Home » Pike judge-exec urges local airport to be first to use virtual air traffic control system

Pike judge-exec urges local airport to be first to use virtual air traffic control system

PIKEVILLE, Ky. (June 19, 2012) – Pike County Judge-Executive Wayne T. Rutherford is urging the Pikeville-Pike County Airport to become an early adopter of a new virtual air traffic control tower system.

“The Pikeville-Pike County Airport is perfectly suited for testing the concept of a virtual control tower,” Rutherford said. “If successful, this experiment could spawn major benefits for our airport.”

Rutherford sent a letter to Airport Board chair William Hickman and the other members of the airport board touting new aviation technology developed by Florida company Quadrex Aviation.

In his letter, Rutherford said the tower would be beneficial to airports that cannot justify a manned tower because of the low amount of air traffic. The tower’s basic function is to manage the airfield and immediate vicinity of the traffic pattern coming and going and those who are landing and taking off.

This system is being opposed by air traffic controllers at larger airports because they fear their jobs will be replaced by a computer, Rutherford said, but that is not an issue at the local airport because there is no air traffic controller on site.

The technology is a computer-driven virtual air traffic control tower. If successful, the tower could be tested at similar-sized airports, such as the Raleigh County Memorial Airport in Beckley, W.V.

“Our airport has the chance to be on the cutting-edge of new air traffic control technology, which is something that doesn’t present itself very often,” the judge-executive said.

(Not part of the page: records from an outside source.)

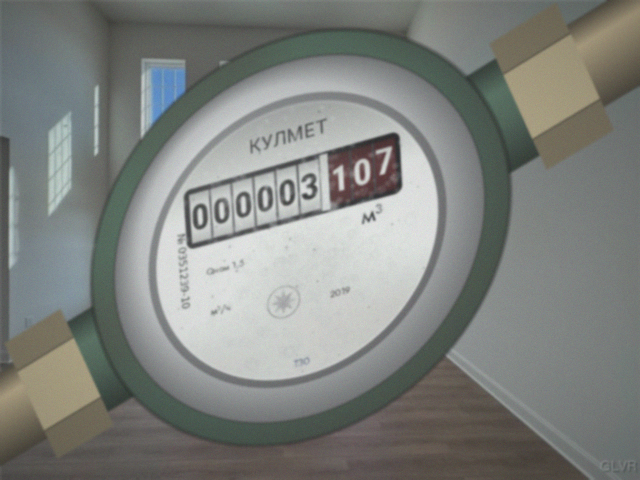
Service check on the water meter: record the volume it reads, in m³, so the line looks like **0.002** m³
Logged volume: **3.107** m³
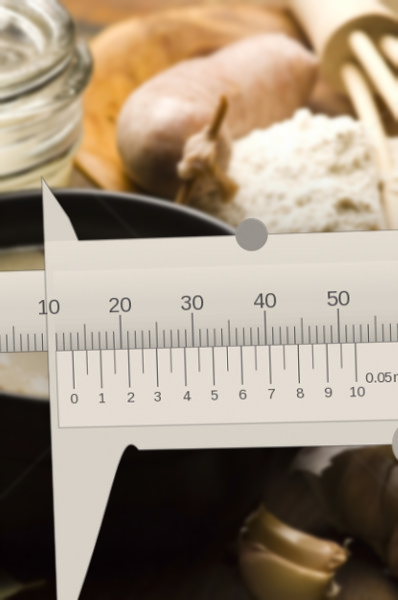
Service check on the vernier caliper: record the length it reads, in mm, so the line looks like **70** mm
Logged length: **13.2** mm
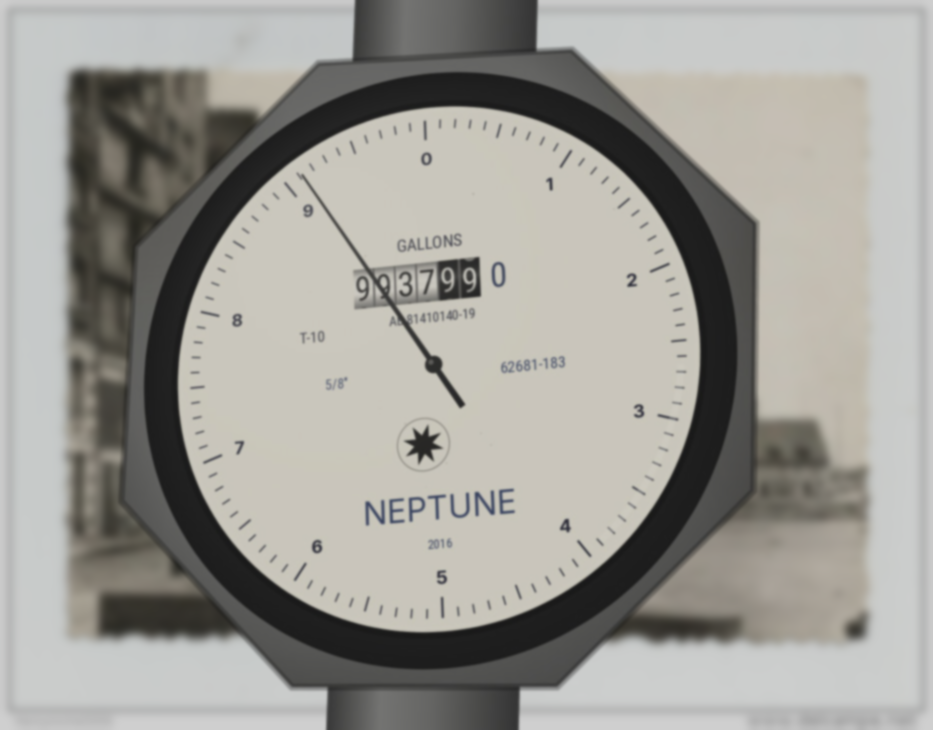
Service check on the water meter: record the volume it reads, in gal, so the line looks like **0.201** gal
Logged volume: **9937989.1** gal
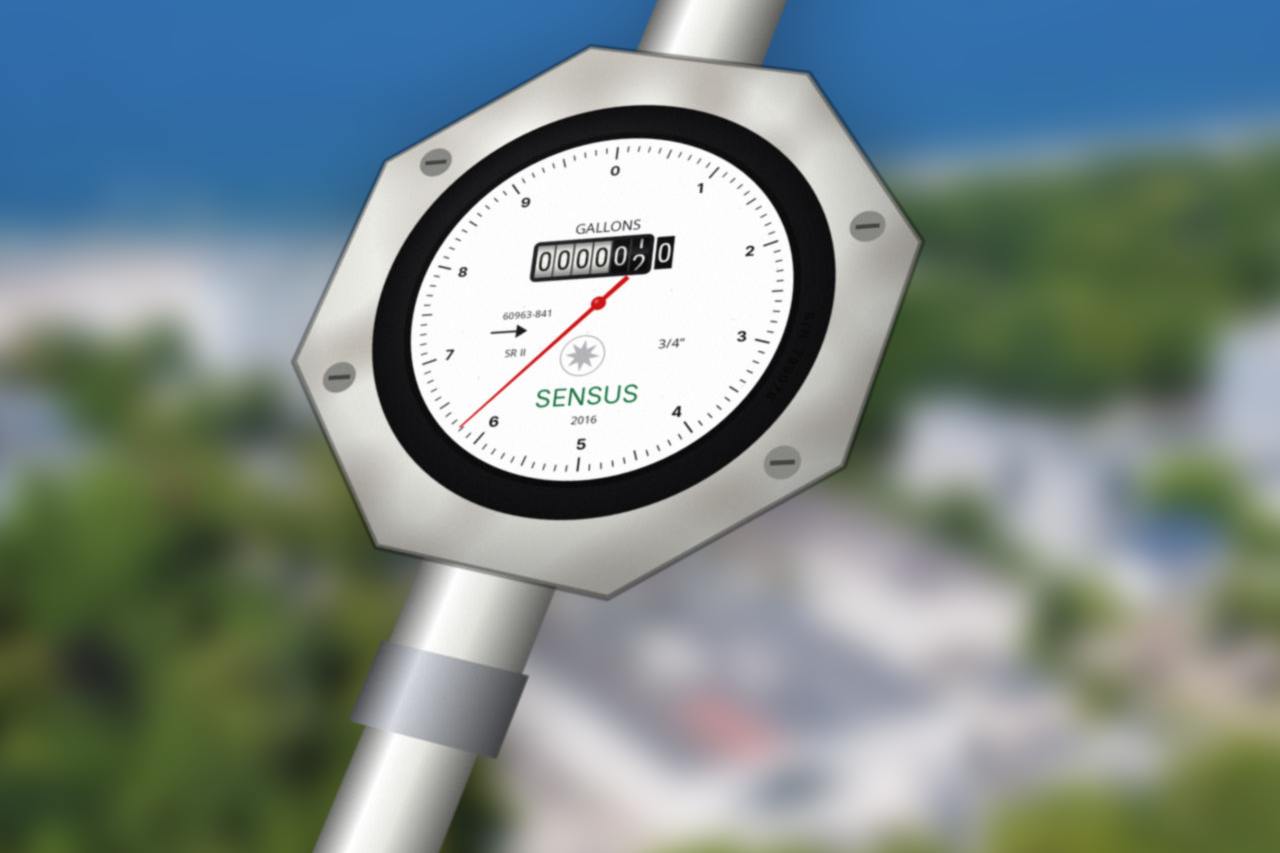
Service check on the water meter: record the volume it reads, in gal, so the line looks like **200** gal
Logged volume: **16.2** gal
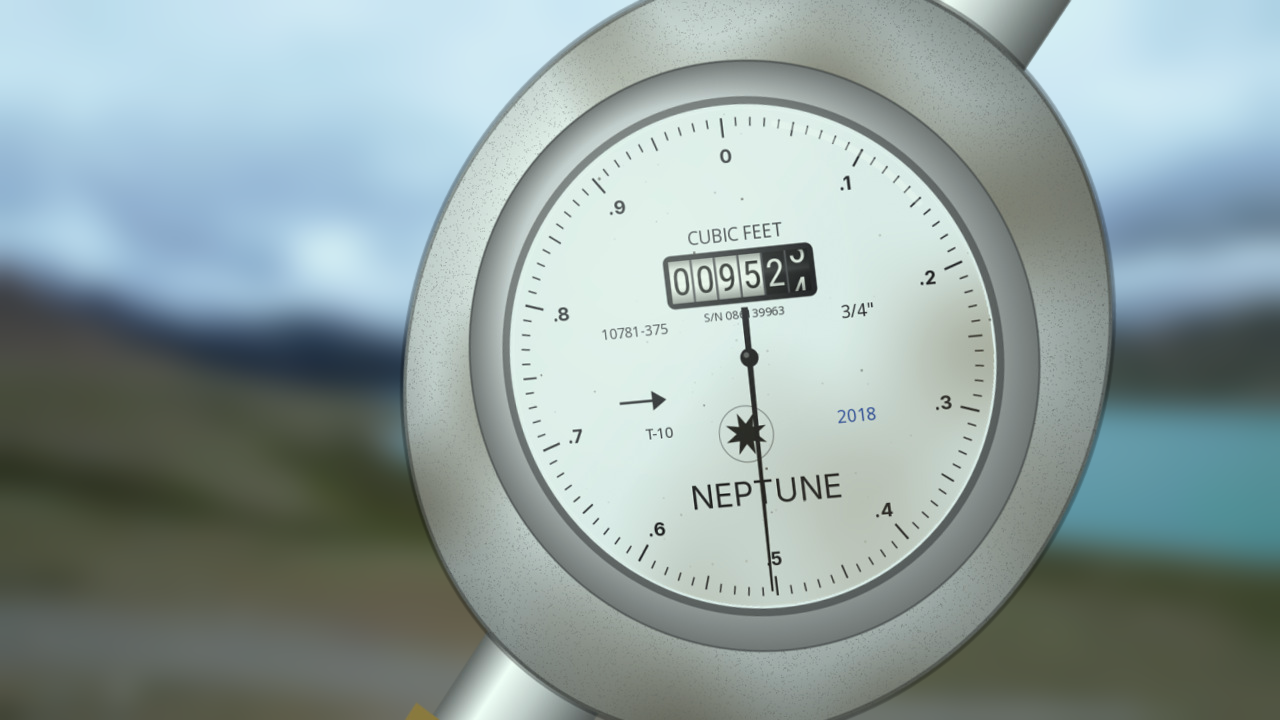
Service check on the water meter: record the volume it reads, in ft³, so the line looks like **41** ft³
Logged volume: **9523.50** ft³
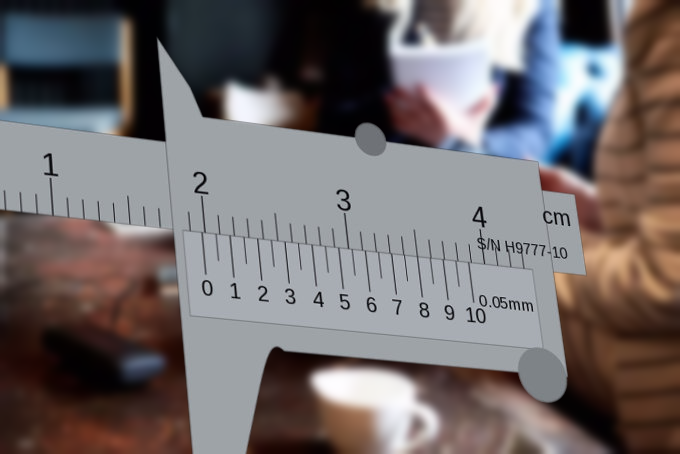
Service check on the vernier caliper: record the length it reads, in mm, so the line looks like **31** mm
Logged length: **19.8** mm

The Pikeville-Pike County Airport would be the first in Kentucky to implement this system.

“We need this type of system at our airport to provide safety first and enhance the opportunity for growth,” Rutherford wrote. “It is my assertion the airport board needs to take bold steps and apply now for funding for this control tower.”

America’s local, smaller airports are at a historical juncture, he said.